Thursday, August 2, 2012

Mid-Day Traders Edge 8/2/12- Risk Off is Back

With nearly half the trading complete, the market is pulling back on heavy volume. This follows the ECB's announcement that they will work with the Euro nations to support their bond markets. That said, the bottom line is that the ECB failed to announce any "substantial" support (i.e. no quantitative easing).

In my opinion, the chances that the ECB would enact a large QE program was the last leg of the stool holding up the market- as lackluster second quarter earnings, uncertainty towards the world economic outlook, and no action out of Fed leaves nothing but air under the latest market advance.

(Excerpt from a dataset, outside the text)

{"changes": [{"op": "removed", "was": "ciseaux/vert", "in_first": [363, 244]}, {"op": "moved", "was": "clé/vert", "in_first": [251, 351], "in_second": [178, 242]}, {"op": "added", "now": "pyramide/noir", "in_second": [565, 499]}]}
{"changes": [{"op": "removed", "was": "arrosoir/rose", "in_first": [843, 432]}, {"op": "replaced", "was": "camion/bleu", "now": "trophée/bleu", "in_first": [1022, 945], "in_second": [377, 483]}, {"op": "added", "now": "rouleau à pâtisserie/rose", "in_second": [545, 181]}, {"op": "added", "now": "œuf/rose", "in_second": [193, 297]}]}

As I write, volume on the SPY is on track to post somewhere in the range of 230 million to 250 million shares. The last time you saw that kind of volume was on May 17 and 18 of this year, noting that this volume level also corresponds with my short-term price outlook of around $129.

You can also see the confidence- or lack there of- in intra-day trading.

You will see that the market retraced the opening down draft, fully closing the gap. Once completed, heavy volume came in towards the downside, pushing the SPY down more than 1 percentage point versus yesterday's close. I would suspect this is institutional money coming out the market. Without some clarity to Europe's woes, action by the Fed (which by the way I think will not occur until money supply and/or the market contracts in conjunction with a decline in employment levels), or an improved earnings outlook, it is likely that institutions will continue to lighten their equity holdings.

Lastly and just as a note, the yields on the ten and five year treasuries are falling. In conjunction the dollar (as shown in the performance of the UUP), is rising. The risk-off trade is back.